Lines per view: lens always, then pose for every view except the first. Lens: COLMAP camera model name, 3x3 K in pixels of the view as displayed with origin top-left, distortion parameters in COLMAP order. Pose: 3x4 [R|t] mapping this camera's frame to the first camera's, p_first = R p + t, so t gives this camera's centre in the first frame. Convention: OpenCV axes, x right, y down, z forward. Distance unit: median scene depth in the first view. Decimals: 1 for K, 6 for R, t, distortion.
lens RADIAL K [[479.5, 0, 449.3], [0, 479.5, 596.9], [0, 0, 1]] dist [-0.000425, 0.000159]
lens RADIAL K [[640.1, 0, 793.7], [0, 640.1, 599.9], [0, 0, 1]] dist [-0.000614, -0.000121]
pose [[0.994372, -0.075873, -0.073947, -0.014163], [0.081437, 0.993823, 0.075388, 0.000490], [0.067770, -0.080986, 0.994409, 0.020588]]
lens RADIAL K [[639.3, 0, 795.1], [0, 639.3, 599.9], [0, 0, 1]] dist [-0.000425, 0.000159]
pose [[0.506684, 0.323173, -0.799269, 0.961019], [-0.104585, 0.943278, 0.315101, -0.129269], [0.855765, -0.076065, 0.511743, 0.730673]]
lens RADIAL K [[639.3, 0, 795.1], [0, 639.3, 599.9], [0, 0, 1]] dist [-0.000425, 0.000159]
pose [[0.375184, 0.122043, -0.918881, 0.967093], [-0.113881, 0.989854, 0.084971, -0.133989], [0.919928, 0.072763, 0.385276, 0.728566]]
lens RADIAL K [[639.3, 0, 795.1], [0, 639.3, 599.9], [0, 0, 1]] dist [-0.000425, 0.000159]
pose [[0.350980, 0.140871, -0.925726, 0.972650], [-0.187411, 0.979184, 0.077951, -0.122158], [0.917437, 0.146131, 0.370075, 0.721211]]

▬▬▬▬▬▬

DIRECTIONS FOR THIS TASK:
The complete material must be repeated exactly.

EXPECTED ANSWER:
Lines per view: lens always, then pose for every view except the first. Lens: COLMAP camera model name, 3x3 K in pixels of the view as displayed with origin top-left, distortion parameters in COLMAP order. Pose: 3x4 [R|t] mapping this camera's frame to the first camera's, p_first = R p + t, so t gives this camera's centre in the first frame. Convention: OpenCV axes, x right, y down, z forward. Distance unit: median scene depth in the first view. Decimals: 1 for K, 6 for R, t, distortion.
lens RADIAL K [[479.5, 0, 449.3], [0, 479.5, 596.9], [0, 0, 1]] dist [-0.000425, 0.000159]
lens RADIAL K [[640.1, 0, 793.7], [0, 640.1, 599.9], [0, 0, 1]] dist [-0.000614, -0.000121]
pose [[0.994372, -0.075873, -0.073947, -0.014163], [0.081437, 0.993823, 0.075388, 0.000490], [0.067770, -0.080986, 0.994409, 0.020588]]
lens RADIAL K [[639.3, 0, 795.1], [0, 639.3, 599.9], [0, 0, 1]] dist [-0.000425, 0.000159]
pose [[0.506684, 0.323173, -0.799269, 0.961019], [-0.104585, 0.943278, 0.315101, -0.129269], [0.855765, -0.076065, 0.511743, 0.730673]]
lens RADIAL K [[639.3, 0, 795.1], [0, 639.3, 599.9], [0, 0, 1]] dist [-0.000425, 0.000159]
pose [[0.375184, 0.122043, -0.918881, 0.967093], [-0.113881, 0.989854, 0.084971, -0.133989], [0.919928, 0.072763, 0.385276, 0.728566]]
lens RADIAL K [[639.3, 0, 795.1], [0, 639.3, 599.9], [0, 0, 1]] dist [-0.000425, 0.000159]
pose [[0.350980, 0.140871, -0.925726, 0.972650], [-0.187411, 0.979184, 0.077951, -0.122158], [0.917437, 0.146131, 0.370075, 0.721211]]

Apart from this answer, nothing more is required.